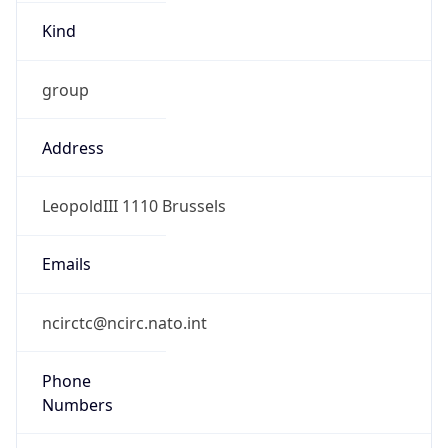
Kind
group
Address
LeopoldIII 1110 Brussels
Emails
ncirctc@ncirc.nato.int
Phone
Numbers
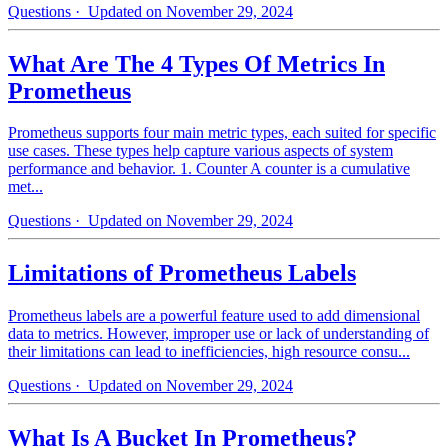
Questions
· Updated on November 29, 2024
What Are The 4 Types Of Metrics In
Prometheus
Prometheus supports four main metric types, each suited for specific
use cases. These types help capture various aspects of system
performance and behavior. 1. Counter A counter is a cumulative
met...
Questions
· Updated on November 29, 2024
Limitations of Prometheus Labels
Prometheus labels are a powerful feature used to add dimensional
data to metrics. However, improper use or lack of understanding of
their limitations can lead to inefficiencies, high resource consu...
Questions
· Updated on November 29, 2024
What Is A Bucket In Prometheus?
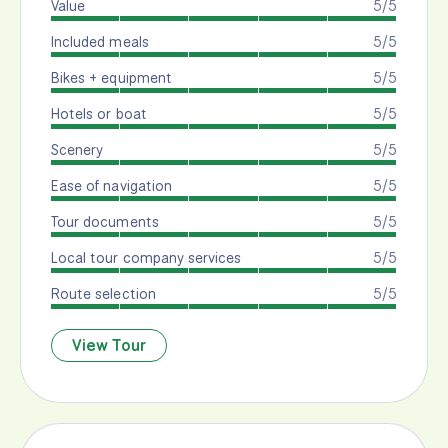
Value
5/5
Included meals
5/5
Bikes + equipment
5/5
Hotels or boat
5/5
Scenery
5/5
Ease of navigation
5/5
Tour documents
5/5
Local tour company services
5/5
Route selection
5/5
View Tour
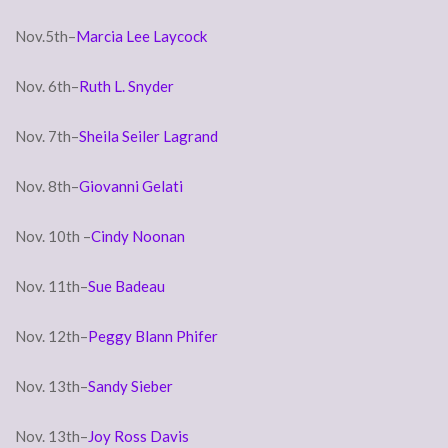
Nov.5th–
Marcia Lee Laycock
Nov. 6th–
Ruth L. Snyder
Nov. 7th–
Sheila Seiler Lagrand
Nov. 8th–
Giovanni Gelati
Nov. 10th –
Cindy Noonan
Nov. 11th–
Sue Badeau
Nov. 12th–
Peggy Blann Phifer
Nov. 13th–
Sandy Sieber
Nov. 13th–
Joy Ross Davis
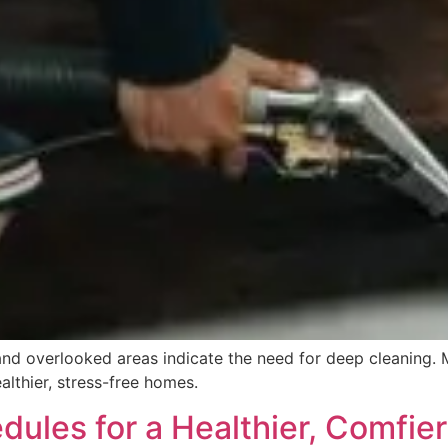
, and overlooked areas indicate the need for deep cleaning. 
ealthier, stress-free homes.
dules for a Healthier, Comfie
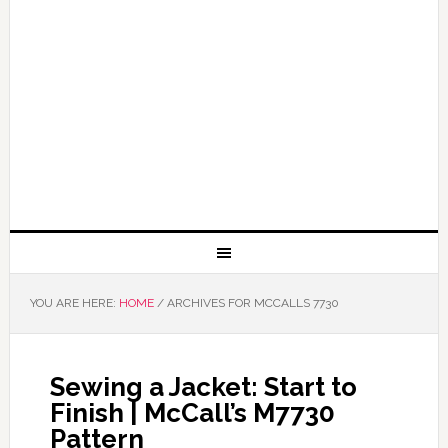
YOU ARE HERE:
HOME
/
ARCHIVES FOR MCCALLS 7730
Sewing a Jacket: Start to
Finish | McCall’s M7730
Pattern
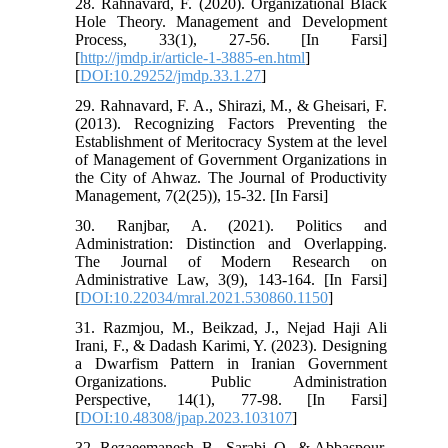
28. Rahnavard, F. (2020). Organizational Black
Hole Theory. Management and Development
Process, 33(1), 27-56. [In Farsi]
[
http://jmdp.ir/article-1-3885-en.html
]
[
DOI:10.29252/jmdp.33.1.27
]
29. Rahnavard, F. A., Shirazi, M., & Gheisari, F.
(2013). Recognizing Factors Preventing the
Establishment of Meritocracy System at the level
of Management of Government Organizations in
the City of Ahwaz. The Journal of Productivity
Management, 7(2(25)), 15-32. [In Farsi]
30. Ranjbar, A. (2021). Politics and
Administration: Distinction and Overlapping.
The Journal of Modern Research on
Administrative Law, 3(9), 143-164. [In Farsi]
[
DOI:10.22034/mral.2021.530860.1150
]
31. Razmjou, M., Beikzad, J., Nejad Haji Ali
Irani, F., & Dadash Karimi, Y. (2023). Designing
a Dwarfism Pattern in Iranian Government
Organizations. Public Administration
Perspective, 14(1), 77-98. [In Farsi]
[
DOI:10.48308/jpap.2023.103107
]
32. Rezaeemanesh, B., Sarabi, O., & Abbaspour,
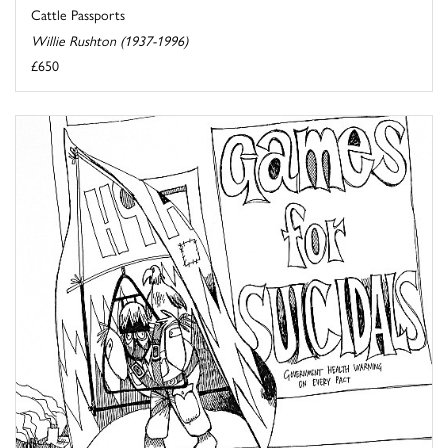
Cattle Passports
Willie Rushton (1937-1996)
£650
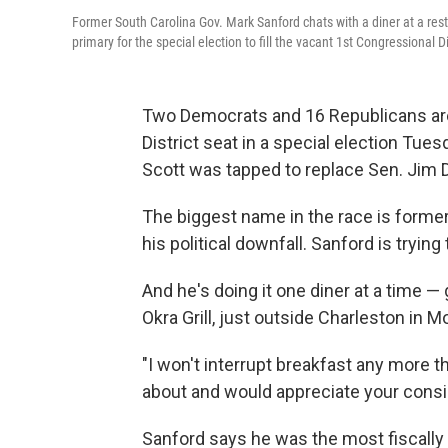
Former South Carolina Gov. Mark Sanford chats with a diner at a rest
primary for the special election to fill the vacant 1st Congressional Di
Two Democrats and 16 Republicans are 
District seat in a special election Tu
Scott was tapped to replace Sen. Jim 
The biggest name in the race is former
his political downfall. Sanford is trying
And he's doing it one diner at a time 
Okra Grill, just outside Charleston in M
"I won't interrupt breakfast any more t
about and would appreciate your consi
Sanford says he was the most fiscally c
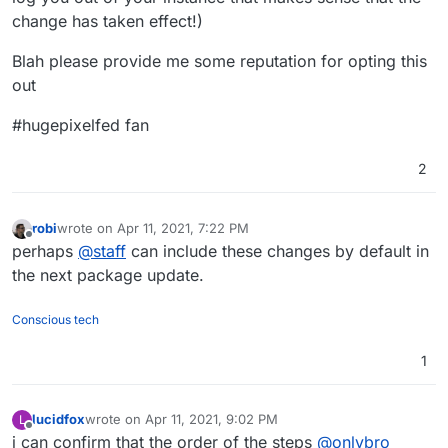
change has taken effect!)
Blah please provide me some reputation for opting this
out
#hugepixelfed fan
2
robi
wrote on
Apr 11, 2021, 7:22 PM
last edited by
Offline
perhaps
@
staff
can include these changes by default in
the next package update.
Conscious tech
1
lucidfox
wrote on
Apr 11, 2021, 9:02 PM
L
last edited by lucidfox
Apr 11, 2021, 9:08 PM
Offline
i can confirm that the order of the steps
@
onlybro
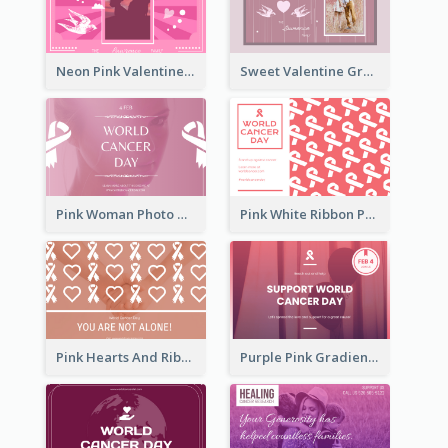
Neon Pink Valentine Greeting Card Design Ideas
Sweet Valentine Greeting Card Design Ideas
Pink Woman Photo World Cancer Day Greeting Card
Pink White Ribbon Patterns World Cancer Day Greeting Card
Pink Hearts And Ribbon Patterns World Cancer Day Greeting Card
Purple Pink Gradient World Cancer Day Greeting Card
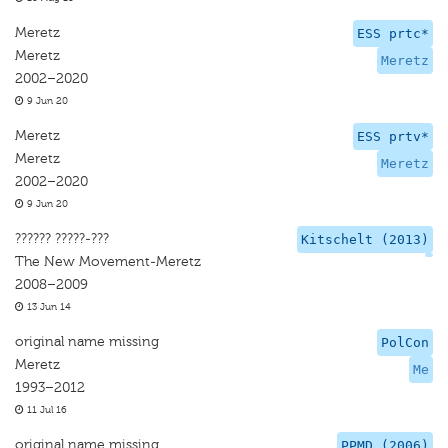
Meretz
ESS prtc*
Meretz
Meretz
2002–2020
9 Jun 20
Meretz
ESS prtv*
Meretz
Meretz
2002–2020
9 Jun 20
?????? ?????-???
Kitschelt (2013)
The New Movement-Meretz
2008–2009
13 Jun 14
original name missing
PolCon
Meretz
Me
1993–2012
11 Jul 16
original name missing
PPMD (2006)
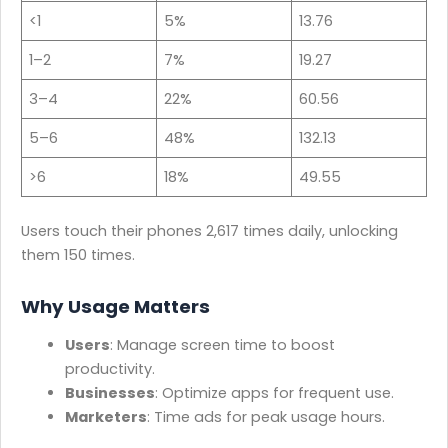
<1
5%
13.76
1–2
7%
19.27
3–4
22%
60.56
5–6
48%
132.13
>6
18%
49.55
Users touch their phones 2,617 times daily, unlocking
them 150 times.
Why Usage Matters
Users
: Manage screen time to boost
productivity.
Businesses
: Optimize apps for frequent use.
Marketers
: Time ads for peak usage hours.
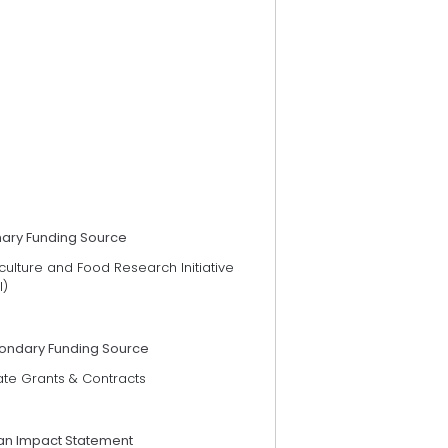
mary Funding Source
culture and Food Research Initiative
I)
ondary Funding Source
ate Grants & Contracts
an Impact Statement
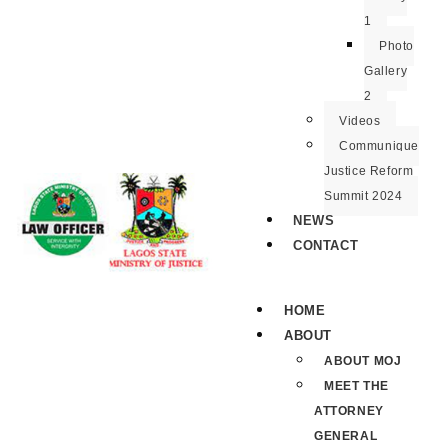
1
Photo
Gallery
2
Videos
Communique
Justice Reform
Summit 2024
NEWS
CONTACT
HOME
ABOUT
ABOUT MOJ
MEET THE
ATTORNEY
GENERAL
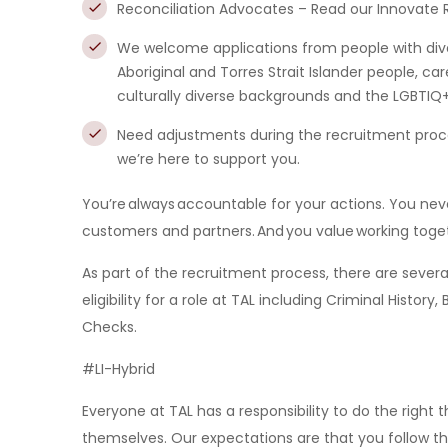
Reconciliation Advocates – Read our Innovate R
We welcome applications from people with div
Aboriginal and Torres Strait Islander people, care
culturally diverse backgrounds and the LGBTI
Need adjustments during the recruitment proce
we’re here to support you.
You’re always accountable for your actions. You neve
customers and partners. And you value working toget
As part of the recruitment process, there are sev
eligibility for a role at TAL including Criminal Histo
Checks.
#LI-Hybrid
Everyone at TAL has a responsibility to do the right
themselves. Our expectations are that you follow t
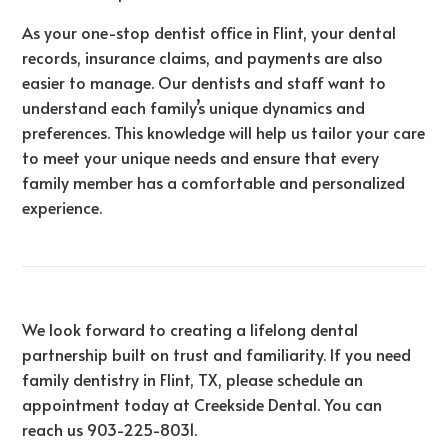
As your one-stop dentist office in Flint, your dental
records, insurance claims, and payments are also
easier to manage. Our dentists and staff want to
understand each family’s unique dynamics and
preferences. This knowledge will help us tailor your care
to meet your unique needs and ensure that every
family member has a comfortable and personalized
experience.
We look forward to creating a lifelong dental
partnership built on trust and familiarity. If you need
family dentistry in Flint, TX, please schedule an
appointment today at Creekside Dental. You can
reach us
903-225-8031
.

____

What you should do: Write out the listing word for word, from the line that has "28. Rahnavard, F." through the line that has "Sanford says he was the most fiscally c", both included. Omit the pictures.

Answer for the task:
28. Rahnavard, F. (2020). Organizational Black
Hole Theory. Management and Development
Process, 33(1), 27-56. [In Farsi]
[
http://jmdp.ir/article-1-3885-en.html
]
[
DOI:10.29252/jmdp.33.1.27
]
29. Rahnavard, F. A., Shirazi, M., & Gheisari, F.
(2013). Recognizing Factors Preventing the
Establishment of Meritocracy System at the level
of Management of Government Organizations in
the City of Ahwaz. The Journal of Productivity
Management, 7(2(25)), 15-32. [In Farsi]
30. Ranjbar, A. (2021). Politics and
Administration: Distinction and Overlapping.
The Journal of Modern Research on
Administrative Law, 3(9), 143-164. [In Farsi]
[
DOI:10.22034/mral.2021.530860.1150
]
31. Razmjou, M., Beikzad, J., Nejad Haji Ali
Irani, F., & Dadash Karimi, Y. (2023). Designing
a Dwarfism Pattern in Iranian Government
Organizations. Public Administration
Perspective, 14(1), 77-98. [In Farsi]
[
DOI:10.48308/jpap.2023.103107
]
32. Rezaeemanesh, B., Sarabi, O., & Abbaspour,
Cattle Passports
Willie Rushton (1937-1996)
£650
Former South Carolina Gov. Mark Sanford chats with a diner at a rest
primary for the special election to fill the vacant 1st Congressional Di
Two Democrats and 16 Republicans are 
District seat in a special election Tu
Scott was tapped to replace Sen. Jim 
The biggest name in the race is former
his political downfall. Sanford is trying
And he's doing it one diner at a time 
Okra Grill, just outside Charleston in M
"I won't interrupt breakfast any more t
about and would appreciate your consi
Sanford says he was the most fiscally c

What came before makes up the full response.